Tem tempo que Suellen desistiu desse negócio de príncipe encantado. Chega de meninos bonzinhos que abrem a porta do carro, pagam a conta e acendem cigarros. A boa agora eram os rústicos, incapazes de amenidades lânguidas, mas profundos conhecedores da arte de imobilizar uma dama contra a parede. Semana passada, num evento que produziu, um moço adentrou sua vista com um ramo de flores. Para não parecer muito tosca, deu-lhe um abraço de final de expediente e mencionou serem as azaléias suas preferidas desde a infância.

Tamanha empáfia não era à toa. Certa vez, há muitos anos, fora casada com um homem doce como o mel, de olhos negros como a asa da graúna. Não havia um pedido dela que ele não atendesse com um sorriso de propaganda de pasta de dente. Um belo dia, no entanto, a obedecer um dos caprichos da amada, foi parar numa casa de suíngue e, numa massagem subaquática, acabou descobrindo uma homossexualidade que sequer fazia ideia da existência. Depois disso, ajoelhou-se no milho e jurou jamais ficar de costas pra outro homem na vida. Mas a semente da desconfiança já tinha sido plantada e Suellen acabou descobrindo que, matematicamente falando, era melhor ter dois canalhas na mão do que um galanteador com validade vencida.

A partir daí, a culpa judaico-cristã perdeu totalmente o sentido e a moça passou a atravessar a cidade rumo às feijoadas com roda de samba dos subúrbios cariocas, onde a miscigenação era livre e a cerveja, barata. Com o tempo, no entanto, seu estômago foi ficando sensível a tanta orelha de porco e Suellen acabou voltando a frequentar os sambas de branco da galera da faculdade, onde a cerveja, apesar de quente, pelo menos era mais cara. Porque uma mulher como ela, bem empregada, bem vestida e arrojada, precisava gastar dinheiro com alguma coisa diferente de vibradores tailandeses à prova d’água.

Ironia do destino, justo quando foi comprar uma calcinha comestível pra usar com seu personal fucker da vez, conheceu César, jovem empresário de boa lábia, que em um dia ganhava o que ela levava um mês pra conseguir. Como já estava cansada da Disneylândia existencial na qual tinha se transformado sua vida, resolveu fazer aquilo que só mulheres muito confiantes conseguem: cozinhar o bofe em banho-maria sem parecer romântica demais. O resultado foram exatos três meses de brincadeira na entrada da área sem direito nem a gol de mão. A fissura do moço estava tão grande que se duvidasse ele até casava com ela, só pra poder cobrar um pênalti sem goleiro.

Mas não foi preciso tanto. Numa tarde chuvosa, depois de assistir Casablanca duas vezes seguidas, a moça resolveu parar de regular a mixaria e ligou pra combinar um cineminha. Já na sala escura mostrou que estava pra jogo e a noite terminou com champagne, morangos, lençóis de seda e bola na rede.

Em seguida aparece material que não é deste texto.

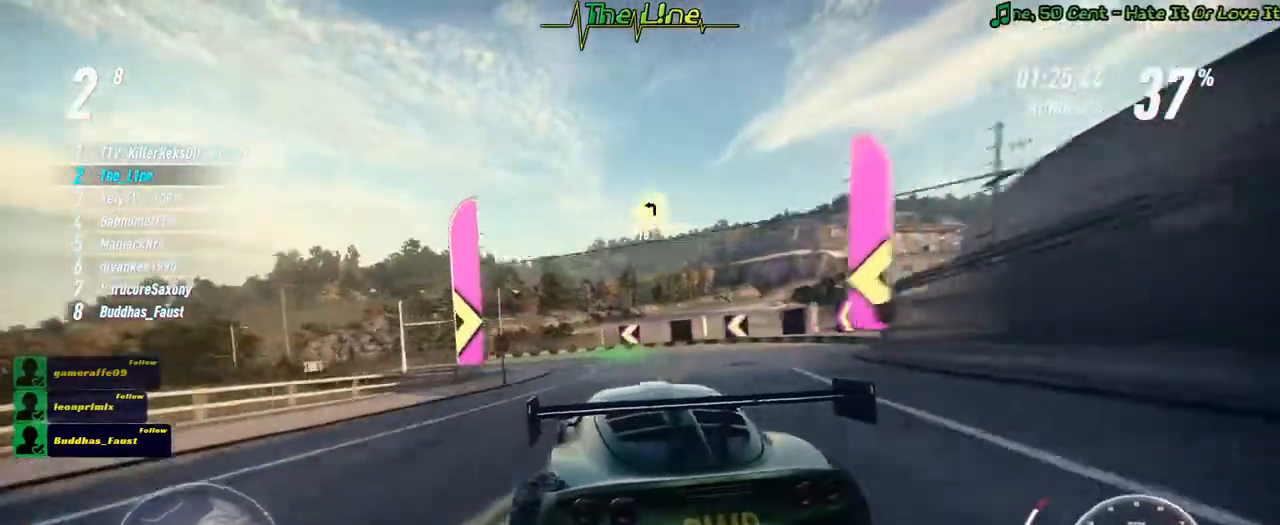
{"buttons": ["R2"], "left_stick": "left", "right_stick": "center", "events": []}
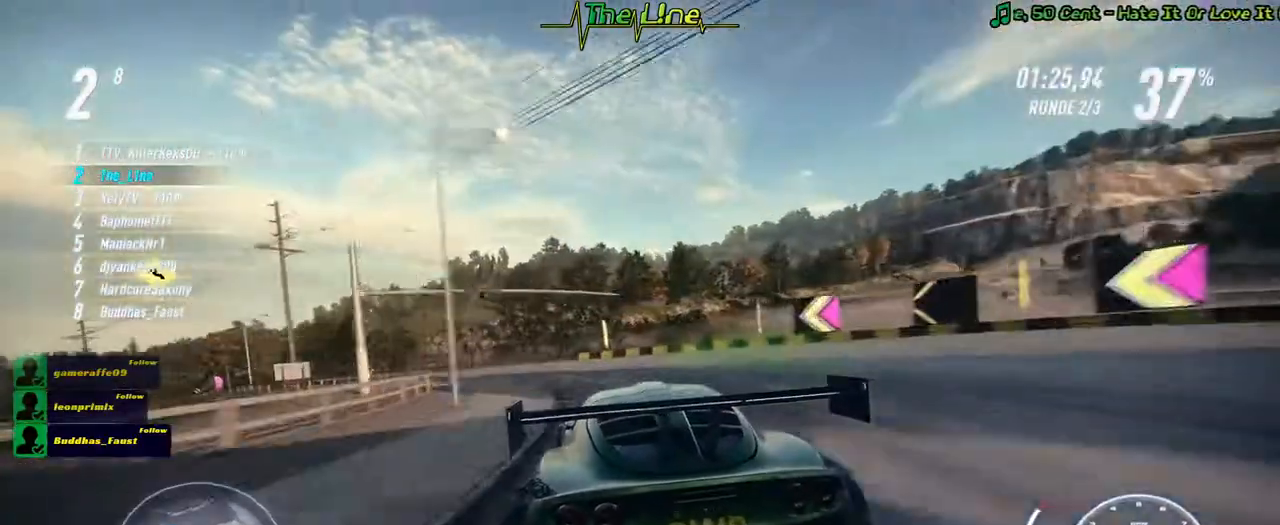
{"buttons": ["R2"], "left_stick": "left", "right_stick": "center", "events": []}
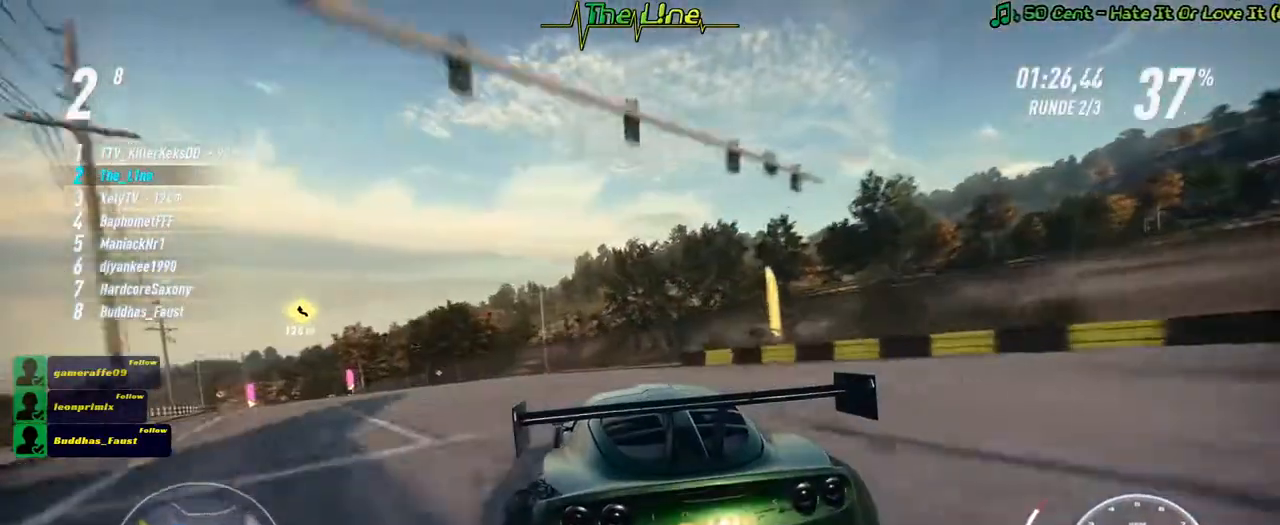
{"buttons": ["R2"], "left_stick": "left", "right_stick": "center", "events": []}
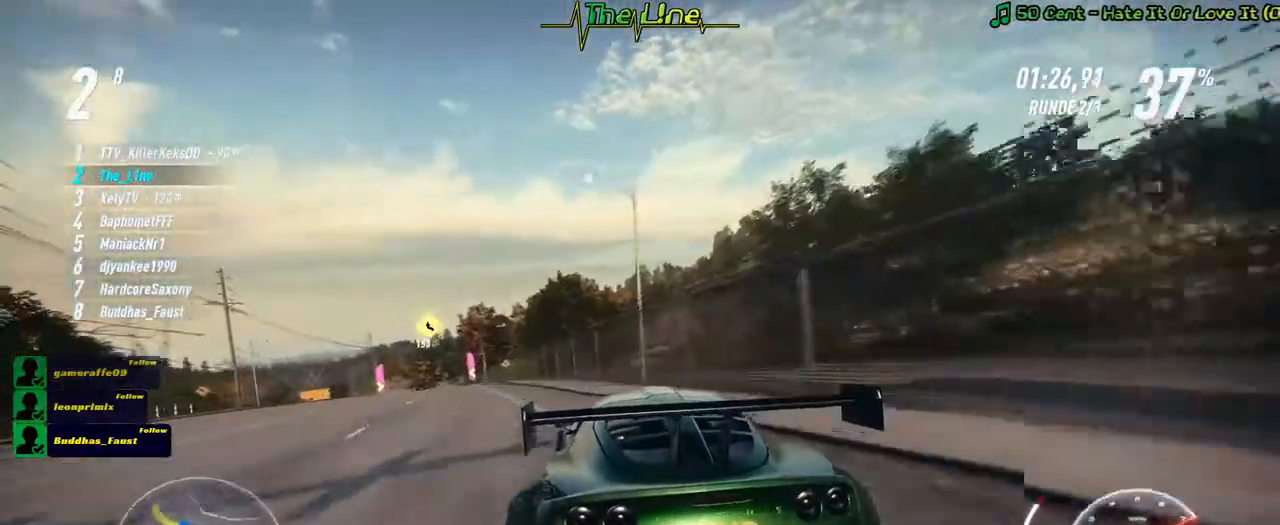
{"buttons": ["R2"], "left_stick": "left", "right_stick": "center", "events": []}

No dia seguinte, o artilheiro era só sorrisos, tanto que preparou ovos mexidos e café passado na hora. Com medo de se meter de novo com um príncipe de araque, Suellen foi logo vetando qualquer espécie de programa que envolvesse casas de massagem ou viagens em grupo.

Se a história vai dar em casamento, ainda não se sabe.

Mas pelo menos serviu pra que Suellen desse a César o que era de César.